Gesellschaft | Gastbeitrag

Adieu, Dietrich

Abschied von einem deplatzierten Brunnen in Zeiten wankender Demokratie.
Palais Widmann
Foto: Zenleser
  • Als Mädchen liebte ich Dietrich von Bern. Die Heldenepen-Nacherzählerin Auguste Lechner hatte mir den blonden Recken schöngeredet. Spätestens seit Dietrich als Gewalttätiger auf dem Silvius-Magnago-Platz steht, ist es mit meiner Liebe aus und vorbei. 
    Vor der Heimat unserer Demokratie, dem Südtiroler Landtag, ist er fehl am Platz und das von Tag zu Tag mehr. Dasselbe gilt für seine Nähe zum Bahnhofspark. Der ist übrigens wesentlich weniger gefährlich als versucht wird uns weiszumachen – von wegen Sicherheitsassessorat.....

  • Laurinbrunnen für Laurinstadt

    Die Rede ist hier von Kompatschers Laurinbrunnen - keine Anspielung übrigens. Der Schöpfer des Brunnens hieß wirklich Kompatscher, Andreas, Andrä, geb. 1864 in Bozen, gest.1939 ebenda. 

     

    Vor der Heimat unserer Demokratie, dem Südtiroler Landtag, ist er fehl am Platz und das von Tag zu Tag mehr.

     

    Julius Perathoner, der Bürgermeister des Aufschwungs, hatte Kompatscher mit dem Brunnen beauftragt. Damit sollte Bozen touristisch als Laurinstadt vermarktet werden.

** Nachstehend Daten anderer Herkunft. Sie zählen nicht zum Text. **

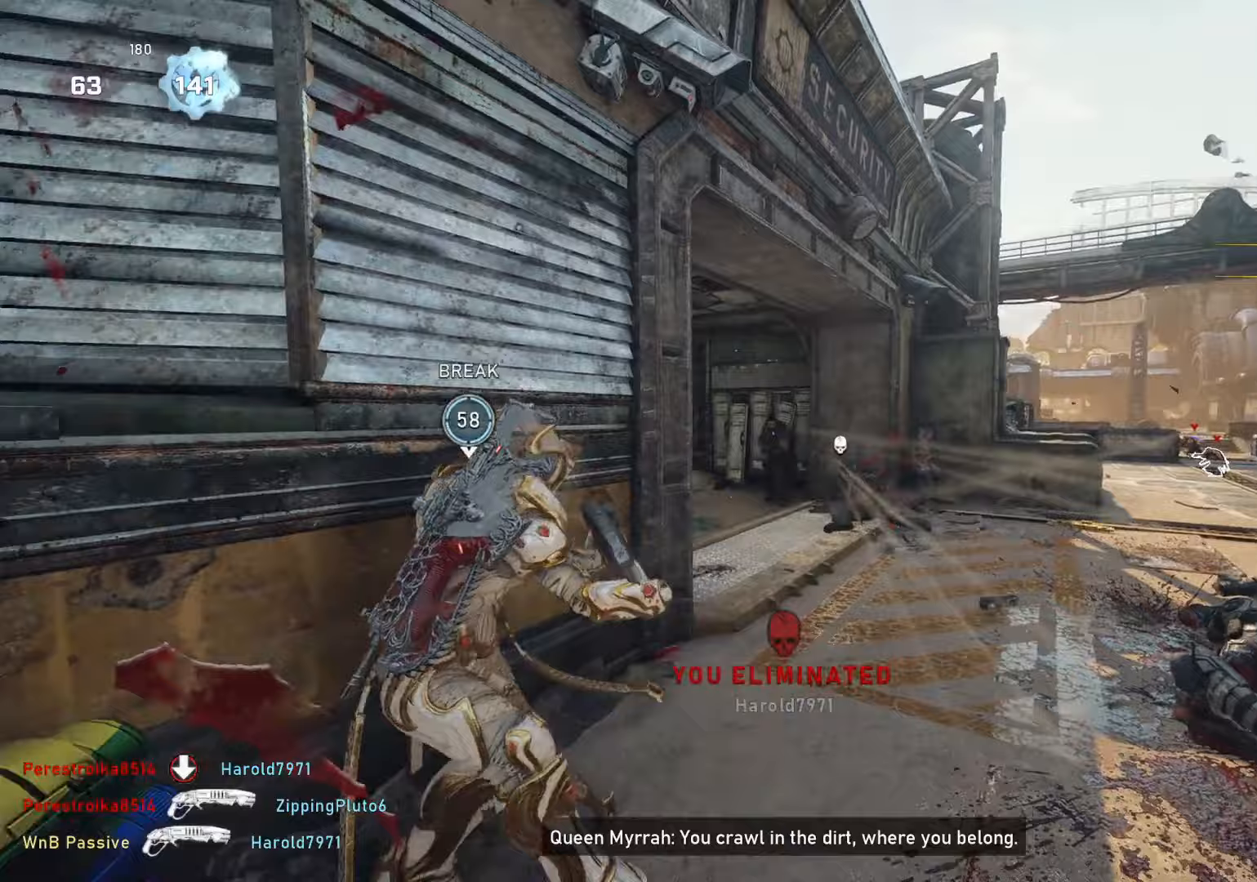
{"buttons": [], "left_stick": "up-right", "right_stick": "center", "events": [[83, "left_stick", "down-right"], [183, "left_stick", "up-right"], [250, "right_stick", "left"], [333, "right_stick", "center"], [433, "right_stick", "up"], [500, "right_stick", "center"]]}
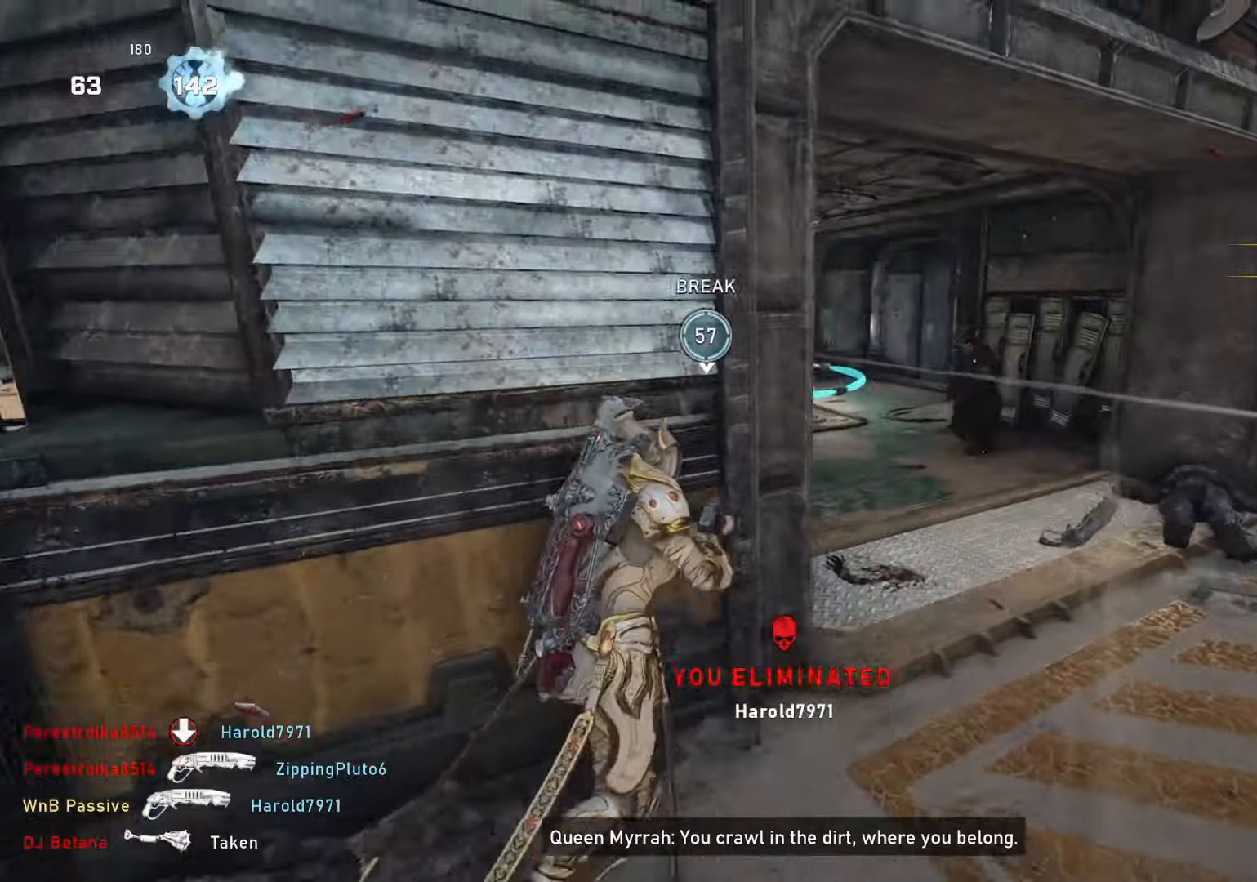
{"buttons": [], "left_stick": "left", "right_stick": "left", "events": [[183, "L2", "down"], [183, "right_stick", "up-right"], [417, "left_stick", "left"], [450, "L2", "up"], [450, "R2", "down"], [450, "right_stick", "left"], [500, "R2", "up"]]}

Daher auch die Sockel-Inschrift: „Der Bürger Wohl zu mehren, den fremden Gast zu ehren“. Heute hat sich dieses Label gleich mehrfach erübrigt.

  • Foto: Zenleser
  • Steinerne Touristenbespaßung anno 1907

    Gedacht war die steinerne Touristenbespaßung für die Wassermauer im Angesicht des Rosengartens. Dort nämlich spielt die Sage, in der Laurin, ein böser Zwerg mit Tarnkappe, Prinzessinnen raubt, mit einem Wundergürtel ultrastark wird und hoch oben einen leuchtenden Rosengarten pflegt. Der rosa Garten befand sich dort, wo heute eine blecherne Hütte silbrig glänzt. Nur in der Dämmerung bekommt sie Konkurrenz. Das hat mit Laurins fehlerhaftem Fluch zu tun. Als er von Dietrich besiegt worden war, wollte er wutentbrannt, dass sein Rosengarten nie mehr leuchte. Im Zorn hatte er aber die Dämmerung vergessen. Daher das Abendglühen. Prinzessin Similde jedenfalls hatte mein Prinz befreit. 
    Andrä Kompatscher meißelte den Moment des Niederringens in Stein und schuf damit Stoff für Interpretationen, politische natürlich. Wer ist der Kleine, wer der Große? 
    1907 wurde der Laurinbrunnen vom „Talferleege Kulturverein“ auf der Promenade aufgestellt. Danach war alles ruhig, hätten da nicht 1934 Faschisten mit Minderwertigkeitskomplex sich selbst im Laurin entdeckt. Sie fühlten sich beleidigt und köpften den Brunnen. Mit angepicktem Kopf kam dieser dann ins Kriegsmuseum in Rovereto, wo er ruhig hätte bleiben können. Tolomei war eh zufrieden. 

  • Foto: Privat
  • Gewalt am Magnago-Platz

    Später wurde der Brunnen „heimgeholt“, restauriert und am Landhausplatz aufgestellt, ohne erklärende Tafeln, weil die „schiach“ gewesen wären. Als der Platz 2012 neu gestaltet werden sollte, schlug Stanislao Fierro vor, den Brunnen in den Bahnhofspark zu verlegen. Daraus wurde nichts.
    2014 sorgte sich Ulli Mair in einer Landtagsanfrage um die Gesundheit des Brunnens (sic!), meinte, er sei restaurierungsbedürftig. Das Landesdenkmalamt ließ wissen, dass es dem Brunnen gut gehe, und der damalige Landesrat hielt sogar eine Rückkehr des Brunnens auf die Promenade für denkbar. „Eine würdige Lösung“, die „vergleichbar wäre mit der Rückkehr des Waltherdenkmals auf den Waltherplatz“. Daraus wurde nichts. 
    Auch Tafeln bekam der Dietrich nicht, und deshalb steht die Gewaltszene bis heute unkommentiert auf am Magnago-Platz. Groß ringt Klein nieder. 

  • Foto: LPA
  • Aufräumen

    Ich halte es mit Mussner und will, dass dieser grobe Brunnen dorthin kommt, wo er ursprünglich stand: auf die Promenade – oder frisch ins Stadtmuseum. Da und dort kann er mit multisprachigen Tafeln versehen werden, die erklären. Spätestens bei den Tafeln bin ich wieder in der Politik und plädiere für Deutsch, Italienisch, Ladinisch, Englisch, Französisch, Japanisch, Koreanisch, Urdu, Arabisch, Igbo.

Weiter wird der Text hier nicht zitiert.